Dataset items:
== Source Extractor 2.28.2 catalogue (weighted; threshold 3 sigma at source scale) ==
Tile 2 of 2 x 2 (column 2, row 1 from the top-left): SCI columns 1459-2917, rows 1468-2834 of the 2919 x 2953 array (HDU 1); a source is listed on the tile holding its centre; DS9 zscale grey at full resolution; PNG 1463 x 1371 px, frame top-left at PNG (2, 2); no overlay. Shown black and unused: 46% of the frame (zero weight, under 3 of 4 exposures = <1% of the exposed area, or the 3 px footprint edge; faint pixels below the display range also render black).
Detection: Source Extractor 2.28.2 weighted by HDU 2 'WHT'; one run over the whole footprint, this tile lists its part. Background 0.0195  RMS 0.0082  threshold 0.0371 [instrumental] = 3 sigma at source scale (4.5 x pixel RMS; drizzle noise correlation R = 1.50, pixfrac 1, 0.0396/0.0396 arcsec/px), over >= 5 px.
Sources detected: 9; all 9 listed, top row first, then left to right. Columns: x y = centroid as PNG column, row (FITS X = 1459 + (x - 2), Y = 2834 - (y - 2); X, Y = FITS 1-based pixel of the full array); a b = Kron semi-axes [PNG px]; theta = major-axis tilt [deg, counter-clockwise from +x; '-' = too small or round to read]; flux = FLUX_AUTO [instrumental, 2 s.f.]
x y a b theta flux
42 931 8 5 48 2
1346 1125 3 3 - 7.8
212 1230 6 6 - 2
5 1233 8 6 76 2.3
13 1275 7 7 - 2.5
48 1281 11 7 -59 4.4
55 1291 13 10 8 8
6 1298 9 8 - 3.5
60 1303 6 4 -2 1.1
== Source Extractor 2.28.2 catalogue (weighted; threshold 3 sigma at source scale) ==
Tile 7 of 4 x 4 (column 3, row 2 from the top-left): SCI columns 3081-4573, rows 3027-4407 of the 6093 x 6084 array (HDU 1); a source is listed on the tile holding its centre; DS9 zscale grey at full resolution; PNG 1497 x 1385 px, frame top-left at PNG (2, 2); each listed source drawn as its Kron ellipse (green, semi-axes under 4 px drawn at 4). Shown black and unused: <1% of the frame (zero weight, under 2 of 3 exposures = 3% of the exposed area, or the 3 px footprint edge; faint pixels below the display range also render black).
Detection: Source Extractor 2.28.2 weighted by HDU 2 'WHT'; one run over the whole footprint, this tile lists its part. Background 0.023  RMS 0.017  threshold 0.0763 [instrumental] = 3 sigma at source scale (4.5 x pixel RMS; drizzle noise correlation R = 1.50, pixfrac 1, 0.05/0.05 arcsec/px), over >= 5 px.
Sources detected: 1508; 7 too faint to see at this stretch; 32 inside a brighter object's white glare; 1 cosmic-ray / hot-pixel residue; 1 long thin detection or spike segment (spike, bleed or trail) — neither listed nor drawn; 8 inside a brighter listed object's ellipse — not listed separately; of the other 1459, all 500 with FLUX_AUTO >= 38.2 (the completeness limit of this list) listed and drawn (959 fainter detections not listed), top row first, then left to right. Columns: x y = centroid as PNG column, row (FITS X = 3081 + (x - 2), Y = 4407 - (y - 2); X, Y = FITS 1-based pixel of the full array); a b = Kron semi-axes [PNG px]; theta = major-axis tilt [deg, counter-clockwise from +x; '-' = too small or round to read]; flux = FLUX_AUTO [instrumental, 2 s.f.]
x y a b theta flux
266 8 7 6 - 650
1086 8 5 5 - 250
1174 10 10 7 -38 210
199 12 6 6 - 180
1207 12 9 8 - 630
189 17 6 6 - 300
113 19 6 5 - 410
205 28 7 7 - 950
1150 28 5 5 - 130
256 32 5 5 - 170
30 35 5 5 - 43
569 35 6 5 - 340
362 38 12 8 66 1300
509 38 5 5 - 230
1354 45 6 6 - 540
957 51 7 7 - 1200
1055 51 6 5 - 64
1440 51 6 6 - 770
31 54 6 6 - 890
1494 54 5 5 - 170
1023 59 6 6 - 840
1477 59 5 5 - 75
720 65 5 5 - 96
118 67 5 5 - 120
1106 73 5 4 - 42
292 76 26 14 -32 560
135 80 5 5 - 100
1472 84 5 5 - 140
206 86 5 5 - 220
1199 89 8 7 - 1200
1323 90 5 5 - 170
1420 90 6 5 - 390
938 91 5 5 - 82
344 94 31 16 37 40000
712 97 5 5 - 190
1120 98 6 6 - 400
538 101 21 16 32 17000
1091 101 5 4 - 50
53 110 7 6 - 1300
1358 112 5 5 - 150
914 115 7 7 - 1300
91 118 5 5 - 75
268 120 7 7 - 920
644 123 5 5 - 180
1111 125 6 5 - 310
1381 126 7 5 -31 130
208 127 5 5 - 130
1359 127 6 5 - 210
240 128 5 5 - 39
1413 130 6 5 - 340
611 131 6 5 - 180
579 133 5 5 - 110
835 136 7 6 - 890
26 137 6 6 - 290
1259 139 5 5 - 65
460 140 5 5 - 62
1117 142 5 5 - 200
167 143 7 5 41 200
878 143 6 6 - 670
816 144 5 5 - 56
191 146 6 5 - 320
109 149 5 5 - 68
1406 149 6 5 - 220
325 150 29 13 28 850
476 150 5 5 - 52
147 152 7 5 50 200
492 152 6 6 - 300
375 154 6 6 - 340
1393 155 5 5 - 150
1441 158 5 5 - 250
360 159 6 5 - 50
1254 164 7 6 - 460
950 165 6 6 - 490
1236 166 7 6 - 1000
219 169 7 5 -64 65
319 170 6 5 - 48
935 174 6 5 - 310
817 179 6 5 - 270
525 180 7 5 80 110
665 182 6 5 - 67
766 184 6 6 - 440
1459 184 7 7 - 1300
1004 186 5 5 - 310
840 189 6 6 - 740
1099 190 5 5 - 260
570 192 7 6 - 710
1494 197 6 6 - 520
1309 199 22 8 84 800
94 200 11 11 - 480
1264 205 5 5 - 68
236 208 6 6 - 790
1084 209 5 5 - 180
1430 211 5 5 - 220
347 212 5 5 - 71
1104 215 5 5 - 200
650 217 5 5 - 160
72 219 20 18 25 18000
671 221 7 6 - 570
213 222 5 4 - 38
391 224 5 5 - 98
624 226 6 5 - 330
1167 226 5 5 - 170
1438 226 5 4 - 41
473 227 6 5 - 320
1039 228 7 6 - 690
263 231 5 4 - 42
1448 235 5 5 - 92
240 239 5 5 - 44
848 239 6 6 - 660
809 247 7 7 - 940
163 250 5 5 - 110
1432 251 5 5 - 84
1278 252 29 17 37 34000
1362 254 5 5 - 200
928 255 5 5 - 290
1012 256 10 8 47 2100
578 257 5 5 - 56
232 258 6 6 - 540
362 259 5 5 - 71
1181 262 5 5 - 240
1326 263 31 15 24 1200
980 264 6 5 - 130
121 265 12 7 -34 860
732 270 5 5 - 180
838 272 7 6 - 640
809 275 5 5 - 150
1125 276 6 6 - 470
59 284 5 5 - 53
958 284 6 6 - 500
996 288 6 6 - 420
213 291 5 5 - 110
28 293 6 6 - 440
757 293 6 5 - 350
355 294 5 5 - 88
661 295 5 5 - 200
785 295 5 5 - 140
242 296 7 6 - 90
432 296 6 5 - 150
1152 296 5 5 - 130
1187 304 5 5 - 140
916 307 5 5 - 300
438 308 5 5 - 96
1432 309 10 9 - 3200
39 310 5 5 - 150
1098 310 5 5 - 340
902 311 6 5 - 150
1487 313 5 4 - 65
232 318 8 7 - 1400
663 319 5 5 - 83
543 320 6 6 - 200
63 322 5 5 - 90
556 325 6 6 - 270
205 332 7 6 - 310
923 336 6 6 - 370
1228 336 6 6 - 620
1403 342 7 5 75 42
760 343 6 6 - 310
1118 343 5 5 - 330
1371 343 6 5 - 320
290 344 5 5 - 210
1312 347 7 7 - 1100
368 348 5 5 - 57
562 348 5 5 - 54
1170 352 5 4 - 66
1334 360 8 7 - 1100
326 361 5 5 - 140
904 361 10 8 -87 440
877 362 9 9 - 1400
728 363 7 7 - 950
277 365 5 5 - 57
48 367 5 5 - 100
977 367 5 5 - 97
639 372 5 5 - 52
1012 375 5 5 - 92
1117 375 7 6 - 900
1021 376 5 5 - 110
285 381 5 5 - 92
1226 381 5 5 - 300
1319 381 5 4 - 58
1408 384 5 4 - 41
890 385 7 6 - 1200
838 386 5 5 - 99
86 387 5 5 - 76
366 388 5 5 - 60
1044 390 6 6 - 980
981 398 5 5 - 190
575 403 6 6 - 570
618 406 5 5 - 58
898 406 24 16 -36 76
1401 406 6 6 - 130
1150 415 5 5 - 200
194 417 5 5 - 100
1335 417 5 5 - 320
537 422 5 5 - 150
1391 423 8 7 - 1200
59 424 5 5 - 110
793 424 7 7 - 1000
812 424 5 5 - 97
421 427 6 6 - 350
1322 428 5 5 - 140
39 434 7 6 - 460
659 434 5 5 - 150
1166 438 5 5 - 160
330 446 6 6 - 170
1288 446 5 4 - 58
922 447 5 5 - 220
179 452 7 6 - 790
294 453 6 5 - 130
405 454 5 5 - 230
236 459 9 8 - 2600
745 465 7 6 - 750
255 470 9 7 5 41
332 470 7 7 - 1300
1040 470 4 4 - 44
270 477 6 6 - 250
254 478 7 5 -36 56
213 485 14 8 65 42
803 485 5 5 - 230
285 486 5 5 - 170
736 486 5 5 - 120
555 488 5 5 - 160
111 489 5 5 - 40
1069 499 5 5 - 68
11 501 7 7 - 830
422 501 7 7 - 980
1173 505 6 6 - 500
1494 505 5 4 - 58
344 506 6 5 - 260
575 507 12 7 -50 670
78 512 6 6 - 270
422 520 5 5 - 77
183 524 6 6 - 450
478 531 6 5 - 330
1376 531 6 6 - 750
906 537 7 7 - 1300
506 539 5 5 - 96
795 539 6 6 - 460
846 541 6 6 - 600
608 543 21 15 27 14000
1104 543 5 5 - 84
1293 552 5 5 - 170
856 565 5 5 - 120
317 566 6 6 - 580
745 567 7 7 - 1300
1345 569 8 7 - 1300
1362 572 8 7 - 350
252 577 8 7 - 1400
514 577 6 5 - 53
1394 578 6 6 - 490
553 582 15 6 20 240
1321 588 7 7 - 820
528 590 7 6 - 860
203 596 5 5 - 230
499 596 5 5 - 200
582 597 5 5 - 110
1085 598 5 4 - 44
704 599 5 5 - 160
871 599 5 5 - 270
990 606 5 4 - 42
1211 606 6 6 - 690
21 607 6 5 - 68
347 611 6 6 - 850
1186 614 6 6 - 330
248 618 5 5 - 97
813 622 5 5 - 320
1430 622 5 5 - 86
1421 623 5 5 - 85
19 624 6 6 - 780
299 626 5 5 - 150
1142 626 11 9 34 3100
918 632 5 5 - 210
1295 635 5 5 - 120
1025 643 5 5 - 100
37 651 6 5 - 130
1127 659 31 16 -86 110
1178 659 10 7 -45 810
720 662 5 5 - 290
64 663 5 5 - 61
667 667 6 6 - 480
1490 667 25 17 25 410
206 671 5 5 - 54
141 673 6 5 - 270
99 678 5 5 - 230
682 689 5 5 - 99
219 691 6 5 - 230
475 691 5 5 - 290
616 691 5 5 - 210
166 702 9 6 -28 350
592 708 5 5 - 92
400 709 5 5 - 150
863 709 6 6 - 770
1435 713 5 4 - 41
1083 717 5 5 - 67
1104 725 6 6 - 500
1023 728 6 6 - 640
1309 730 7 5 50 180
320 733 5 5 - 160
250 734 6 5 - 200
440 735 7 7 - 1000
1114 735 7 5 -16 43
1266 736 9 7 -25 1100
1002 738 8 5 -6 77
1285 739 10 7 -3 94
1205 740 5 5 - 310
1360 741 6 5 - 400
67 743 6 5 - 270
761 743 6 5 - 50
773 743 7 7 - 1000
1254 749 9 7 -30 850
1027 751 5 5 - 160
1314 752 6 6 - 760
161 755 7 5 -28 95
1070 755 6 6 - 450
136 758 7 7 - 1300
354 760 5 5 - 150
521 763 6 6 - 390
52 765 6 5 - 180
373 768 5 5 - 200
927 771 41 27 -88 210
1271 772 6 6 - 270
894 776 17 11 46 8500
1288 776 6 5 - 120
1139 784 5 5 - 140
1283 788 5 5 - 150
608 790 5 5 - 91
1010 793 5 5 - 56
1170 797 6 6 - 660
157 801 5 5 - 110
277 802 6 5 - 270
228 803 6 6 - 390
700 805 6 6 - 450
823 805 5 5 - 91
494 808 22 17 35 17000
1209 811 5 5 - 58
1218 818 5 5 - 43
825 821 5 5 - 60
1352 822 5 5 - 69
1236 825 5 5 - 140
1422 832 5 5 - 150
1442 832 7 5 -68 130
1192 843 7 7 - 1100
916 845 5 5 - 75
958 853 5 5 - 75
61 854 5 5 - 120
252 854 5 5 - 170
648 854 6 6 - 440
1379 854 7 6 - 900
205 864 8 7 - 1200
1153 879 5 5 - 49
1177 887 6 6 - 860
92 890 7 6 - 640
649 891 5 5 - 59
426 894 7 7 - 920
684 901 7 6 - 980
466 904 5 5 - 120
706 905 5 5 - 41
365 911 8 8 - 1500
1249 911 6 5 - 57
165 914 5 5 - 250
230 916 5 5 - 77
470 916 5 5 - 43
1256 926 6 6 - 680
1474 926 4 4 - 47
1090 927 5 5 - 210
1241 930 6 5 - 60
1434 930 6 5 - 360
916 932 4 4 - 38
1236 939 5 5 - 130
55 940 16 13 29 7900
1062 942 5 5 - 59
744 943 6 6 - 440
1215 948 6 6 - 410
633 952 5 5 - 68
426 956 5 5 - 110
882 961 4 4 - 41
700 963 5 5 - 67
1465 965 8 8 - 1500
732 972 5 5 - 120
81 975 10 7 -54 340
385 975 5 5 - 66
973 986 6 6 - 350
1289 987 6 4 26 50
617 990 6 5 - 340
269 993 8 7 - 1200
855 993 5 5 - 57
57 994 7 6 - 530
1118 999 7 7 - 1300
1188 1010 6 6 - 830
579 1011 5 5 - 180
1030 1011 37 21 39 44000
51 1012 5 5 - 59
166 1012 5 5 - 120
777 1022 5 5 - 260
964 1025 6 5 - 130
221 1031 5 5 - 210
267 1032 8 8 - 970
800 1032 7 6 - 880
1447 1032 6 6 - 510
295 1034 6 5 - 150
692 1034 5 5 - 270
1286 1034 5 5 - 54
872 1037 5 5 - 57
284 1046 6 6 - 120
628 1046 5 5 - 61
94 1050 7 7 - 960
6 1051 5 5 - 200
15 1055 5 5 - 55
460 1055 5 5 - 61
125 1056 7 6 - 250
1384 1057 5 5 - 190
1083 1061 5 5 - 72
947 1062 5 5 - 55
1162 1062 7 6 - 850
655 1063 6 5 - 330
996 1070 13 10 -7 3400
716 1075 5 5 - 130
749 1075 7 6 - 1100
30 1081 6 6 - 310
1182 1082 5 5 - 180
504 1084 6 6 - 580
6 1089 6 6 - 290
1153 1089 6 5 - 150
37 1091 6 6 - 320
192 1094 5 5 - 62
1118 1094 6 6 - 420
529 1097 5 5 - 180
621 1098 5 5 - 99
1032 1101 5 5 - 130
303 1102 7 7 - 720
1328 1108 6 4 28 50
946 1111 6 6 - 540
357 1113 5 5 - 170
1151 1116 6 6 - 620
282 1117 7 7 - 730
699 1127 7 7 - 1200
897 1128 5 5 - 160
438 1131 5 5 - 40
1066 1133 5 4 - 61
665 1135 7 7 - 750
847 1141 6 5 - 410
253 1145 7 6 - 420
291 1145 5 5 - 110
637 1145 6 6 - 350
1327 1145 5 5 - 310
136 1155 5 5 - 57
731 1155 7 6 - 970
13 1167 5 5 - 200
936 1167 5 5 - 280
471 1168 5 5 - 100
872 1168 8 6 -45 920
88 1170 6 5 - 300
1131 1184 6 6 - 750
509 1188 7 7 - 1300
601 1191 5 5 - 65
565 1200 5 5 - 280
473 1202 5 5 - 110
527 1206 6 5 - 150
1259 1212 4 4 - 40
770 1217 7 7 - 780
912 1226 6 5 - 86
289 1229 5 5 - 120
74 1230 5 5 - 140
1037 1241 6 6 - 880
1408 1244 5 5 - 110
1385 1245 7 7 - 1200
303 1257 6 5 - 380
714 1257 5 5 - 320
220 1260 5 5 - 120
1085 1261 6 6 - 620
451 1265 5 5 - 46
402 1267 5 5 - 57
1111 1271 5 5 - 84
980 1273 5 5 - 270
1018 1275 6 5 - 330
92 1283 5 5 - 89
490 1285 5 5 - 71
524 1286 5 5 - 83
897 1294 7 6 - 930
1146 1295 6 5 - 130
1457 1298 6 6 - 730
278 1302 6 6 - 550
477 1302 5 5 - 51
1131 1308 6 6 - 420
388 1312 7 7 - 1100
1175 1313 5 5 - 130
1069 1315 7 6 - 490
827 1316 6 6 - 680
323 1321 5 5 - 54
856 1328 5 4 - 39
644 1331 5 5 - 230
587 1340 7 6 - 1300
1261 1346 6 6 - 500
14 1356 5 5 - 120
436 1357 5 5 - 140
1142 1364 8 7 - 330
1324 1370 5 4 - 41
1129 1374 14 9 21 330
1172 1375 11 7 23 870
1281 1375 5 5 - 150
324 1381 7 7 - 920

* The problem
In the part of the records that runs from the first line through the line containing "60 1303 6 4 -2 1.1", switch "centroid" to "center" and give only those lines back, changing nothing else.

* Result of this task
== Source Extractor 2.28.2 catalogue (weighted; threshold 3 sigma at source scale) ==
Tile 2 of 2 x 2 (column 2, row 1 from the top-left): SCI columns 1459-2917, rows 1468-2834 of the 2919 x 2953 array (HDU 1); a source is listed on the tile holding its centre; DS9 zscale grey at full resolution; PNG 1463 x 1371 px, frame top-left at PNG (2, 2); no overlay. Shown black and unused: 46% of the frame (zero weight, under 3 of 4 exposures = <1% of the exposed area, or the 3 px footprint edge; faint pixels below the display range also render black).
Detection: Source Extractor 2.28.2 weighted by HDU 2 'WHT'; one run over the whole footprint, this tile lists its part. Background 0.0195  RMS 0.0082  threshold 0.0371 [instrumental] = 3 sigma at source scale (4.5 x pixel RMS; drizzle noise correlation R = 1.50, pixfrac 1, 0.0396/0.0396 arcsec/px), over >= 5 px.
Sources detected: 9; all 9 listed, top row first, then left to right. Columns: x y = center as PNG column, row (FITS X = 1459 + (x - 2), Y = 2834 - (y - 2); X, Y = FITS 1-based pixel of the full array); a b = Kron semi-axes [PNG px]; theta = major-axis tilt [deg, counter-clockwise from +x; '-' = too small or round to read]; flux = FLUX_AUTO [instrumental, 2 s.f.]
x y a b theta flux
42 931 8 5 48 2
1346 1125 3 3 - 7.8
212 1230 6 6 - 2
5 1233 8 6 76 2.3
13 1275 7 7 - 2.5
48 1281 11 7 -59 4.4
55 1291 13 10 8 8
6 1298 9 8 - 3.5
60 1303 6 4 -2 1.1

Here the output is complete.